Medical practices lag behind hospitals in electronic security efforts

December 9, 2010

Medical practices lag behind hospitals in their past efforts and future plans to address security issues related to electronic health records, according to responses to the 2010 HIMSS Security Survey, sponsored by Intel and supported by the Medical Group Management Association.

Medical practices lag behind hospitals in their past efforts and future plans to address security issues related to electronic health records (EHRs), according to responses to the 2010 HIMSS Security Survey, sponsored by Intel and supported by the Medical Group Management Association.

Findings of the survey:

Medical practices are less likely to perform risk assessments than are hospitals; 33% of practices do not conduct such analyses, compared with 14% of hospitals. Such assessments are required by the Centers for Medicare and Medicaid Services for practices and hospitals to meet meaningful use objectives and receive incentives stemming from the American Recovery and Reinvestment Act of 2009.

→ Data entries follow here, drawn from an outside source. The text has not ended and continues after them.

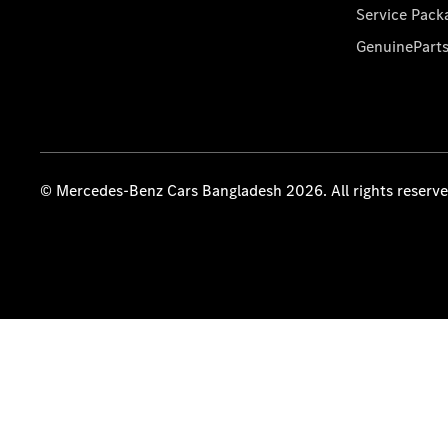
Service Pack
GenuinePart
© Mercedes-Benz Cars Bangladesh 2026. All rights reserv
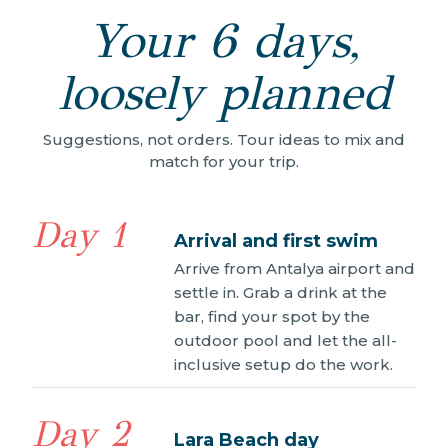
Your 6 days,
loosely planned
Suggestions, not orders. Tour ideas to mix and
match for your trip.
Day 1
Arrival and first swim
Arrive from Antalya airport and
settle in. Grab a drink at the
bar, find your spot by the
outdoor pool and let the all-
inclusive setup do the work.
Day 2
Lara Beach day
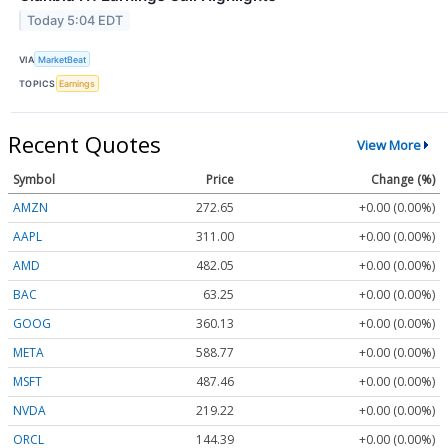
Today 5:04 EDT
VIA
MarketBeat
TOPICS
Earnings
Recent Quotes
View More
Symbol
Price
Change (%)
AMZN
272.65
+0.00 (0.00%)
AAPL
311.00
+0.00 (0.00%)
AMD
482.05
+0.00 (0.00%)
BAC
63.25
+0.00 (0.00%)
GOOG
360.13
+0.00 (0.00%)
META
588.77
+0.00 (0.00%)
MSFT
487.46
+0.00 (0.00%)
NVDA
219.22
+0.00 (0.00%)
ORCL
144.39
+0.00 (0.00%)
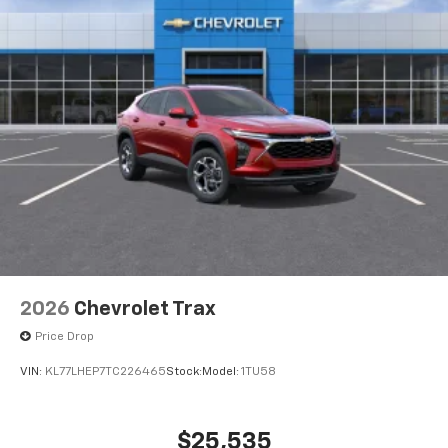
2026
Chevrolet Trax
Price Drop
VIN:
KL77LHEP7TC226465
Stock:
Model:
1TU58
$25,535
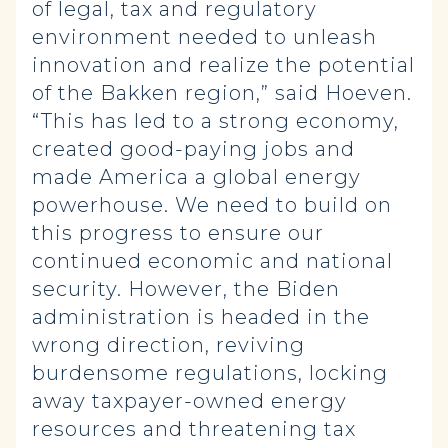
of legal, tax and regulatory
environment needed to unleash
innovation and realize the potential
of the Bakken region,” said Hoeven.
“This has led to a strong economy,
created good-paying jobs and
made America a global energy
powerhouse. We need to build on
this progress to ensure our
continued economic and national
security. However, the Biden
administration is headed in the
wrong direction, reviving
burdensome regulations, locking
away taxpayer-owned energy
resources and threatening tax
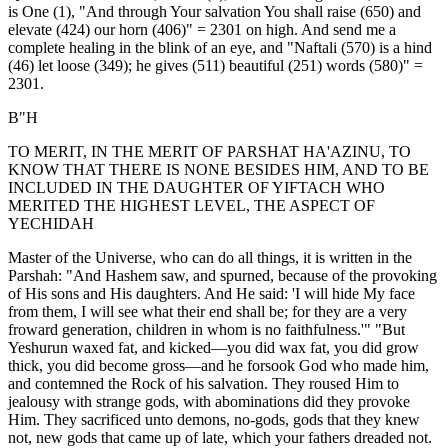
is One (1), "And through Your salvation You shall raise (650) and
elevate (424) our horn (406)" = 2301 on high. And send me a
complete healing in the blink of an eye, and "Naftali (570) is a hind
(46) let loose (349); he gives (511) beautiful (251) words (580)" =
2301.
B"H
TO MERIT, IN THE MERIT OF PARSHAT HA'AZINU, TO
KNOW THAT THERE IS NONE BESIDES HIM, AND TO BE
INCLUDED IN THE DAUGHTER OF YIFTACH WHO
MERITED THE HIGHEST LEVEL, THE ASPECT OF
YECHIDAH
Master of the Universe, who can do all things, it is written in the
Parshah: "And Hashem saw, and spurned, because of the provoking
of His sons and His daughters. And He said: 'I will hide My face
from them, I will see what their end shall be; for they are a very
froward generation, children in whom is no faithfulness.'" "But
Yeshurun waxed fat, and kicked—you did wax fat, you did grow
thick, you did become gross—and he forsook God who made him,
and contemned the Rock of his salvation. They roused Him to
jealousy with strange gods, with abominations did they provoke
Him. They sacrificed unto demons, no-gods, gods that they knew
not, new gods that came up of late, which your fathers dreaded not.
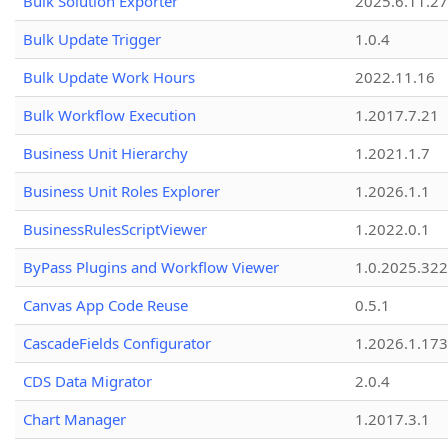
Bulk Solution Exporter
2025.6.11.27
Bulk Update Trigger
1.0.4
Bulk Update Work Hours
2022.11.16
Bulk Workflow Execution
1.2017.7.21
Business Unit Hierarchy
1.2021.1.7
Business Unit Roles Explorer
1.2026.1.1
BusinessRulesScriptViewer
1.2022.0.1
ByPass Plugins and Workflow Viewer
1.0.2025.32
Canvas App Code Reuse
0.5.1
CascadeFields Configurator
1.2026.1.173
CDS Data Migrator
2.0.4
Chart Manager
1.2017.3.1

Those working for medical practices were less likely to report they had a chief security officer or chief information security officer in place compared with individuals working in hospitals. In fact, 17% of respondents working for medical practices indicated that they handled the security function exclusively by using external resources. None of the respondents from hospitals reported using external resources exclusively.

Forty percent of survey participants from medical practices reported using two or more types of controls to manage data access, compared with more than half of the respondents from hospitals. The surveyed organizations reported user-based and role-based controls as the most widely used controls to secure electronic patient information.

Almost all of the survey respondents reported that their organizations actively work to determine the cause of security breaches, and two-thirds have plans in place to responding to these threats. Respondents from medical practices were less likely than hospital participants to report that they worked to determine the cause of security breaches.

About 85% of respondents said that their organizations share patient data in an electronic format. Medical practice respondents (77%), compared with their hospital counterparts (83%), are less likely to share data in the future, however, according to survey responses.

Mobile device encryption, e-mail encryption, and single sign-on were most frequently identified by respondents as technologies not currently installed at their organizations but planned for future installation. Respondents from medical practices not using these technologies, compared with participants from hospitals, were less likely to report the intent to install them in the future.

 Those working for medical practices were less likely to report that an instance of medical identity theft had occurred at their organization (17%) compared with those working for a hospital (38%). Among all respondents, 33% reported that their organizations had had at least one known case of medical identity theft.

Among the respondents, little difference appeared by organization type related to security budget. About half of respondents indicated that their organizations spend 3% or less of the organization's information technology (IT) budget on information security, a similar response to the 2009 results. Respondents indicated that their security budgets have increased in the past year because of federal incentives, however.

"Meaningful use objectives are now in place, so hospitals and medical practices have an important new requirement that must be followed to ensure the protection of patient health information and achieve meaningful use," said Lisa Gallagher, BSEE, CISM, CPHIMS, senior director of privacy and security, HIMSS. "As the survey results indicate, one-quarter of the sample population would not qualify for meaningful use incentives based on not having a process to conduct risk analysis. With almost 80% of respondents indicating that they would share electronically stored data outside of their organizations, healthcare organizations must ensure that proper security protections are operative and based on an ongoing risk analysis process."

The survey involved 272 healthcare IT and security professionals, one-fourth of whom indicated that they worked for medical practices.